## Выбранный текст
◆ ◆ ◆ ◆

Читаем Дантон полностью

— Если бы я хоть на момент поверил, что у него могла зародиться мысль о нашей гибели, я выгрыз бы ему все внутренности.

Но человек, произнесший эти слова, продолжал пребывать в бездействии.

Зато действовали Комитеты.

Учитывая, что дантонисты пользуются немалым влиянием в Конвенте, что их ставленник Тальен избран его председателем, в то время как друг Дантона Лежандр стал председателем Якобинского клуба, Комитеты решили нанести удар внезапно и в самое сердце.

Робеспьер, согласившийся покинуть Дантона и Демулена, предоставил Сен-Жюсту обширные материалы для обвинительного акта.

Вечером 10 жерминаля (30 марта) оба Комитета собрались на совместном заседании. Здесь-то и был составлен приказ, написанный на клочке конверта, приказ, скрепленный восемнадцатью подписями и определивший дальнейшую судьбу «снисходительных».

Отказались дать свою визу лишь двое: старик Рюль, недавно обнимавшийся с Дантоном, и Робер Ленде, член Комитета общественного спасения, симпатизировавший умеренным.

В этот день Дантон не поехал в Севр. Вместе со своей супругой он остался дома, на Торговом дворе.

Поздно вечером к нему, по поручению Рюля, зашел Панис и сообщил о совещании Комитетов.

— Чепуха, — сказал Дантон. — Они будут совещаться, совещаться до бесконечности, но так никогда и не примут решения. Они не осмелятся напасть на меня.

Панис уверял, что решение уже принято, и посоветовал немедленно бежать из Парижа.

Дантон размышлял. Бежать… Куда он может спрятаться, кто укроет его от всевидящего ока Комитета общественной безопасности?.. Жирондисты попробовали бежать…

Он заметил меланхолическим тоном:

— Мне больше нравится быть гильотинированным, чем гильотинировать других. — И затем прибавил фразу, ставшую бессмертной: — Да разве можно унести родину на подошвах своих сапог?..

…В эту ночь он не ложился в постель. Ему не хотелось быть захваченным врасплох. Вместе с ним бодрствовала и его дорогая Луиза. Они сидели в удобных креслах возле погасшего камина и слушали, как часы отстукивают секунды.

Час… Другой… Третий…

Жорж дремлет. Мысли, беспорядочно роящиеся в голове, перемешиваются с обрывками сновидений…

Вдруг он вздрагивает, как от удара. Смотрит на уснувшую Луизу. Затем в окно. На душе становится удивительно спокойно.

Ложная тревога! Не осмелились! Не пришли! Уже белый день!

…Часы пробили шесть раз, когда раздался громкий стук ружейных прикладов.

◆ ◆ ◆ ◆

(Сохранённые записи данных)
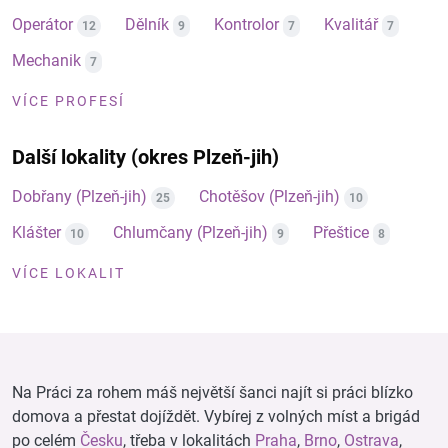
Operátor
Dělník
Kontrolor
Kvalitář
12
9
7
7
Mechanik
7
VÍCE PROFESÍ
Další lokality (okres Plzeň-jih)
Dobřany (Plzeň-jih)
Chotěšov (Plzeň-jih)
25
10
Klášter
Chlumčany (Plzeň-jih)
Přeštice
10
9
8
VÍCE LOKALIT
Na Práci za rohem máš největší šanci najít si práci blízko
domova a přestat dojíždět. Vybírej z volných míst a brigád
po celém
Česku
, třeba v lokalitách
Praha
,
Brno
,
Ostrava
,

◆ ◆ ◆ ◆

## Задание
Сколькими подписями, согласно отрывку о Дантоне, был скреплён приказ, составленный на совместном заседании обоих Комитетов?

## Ответ на задание
Восемнадцатью подписями.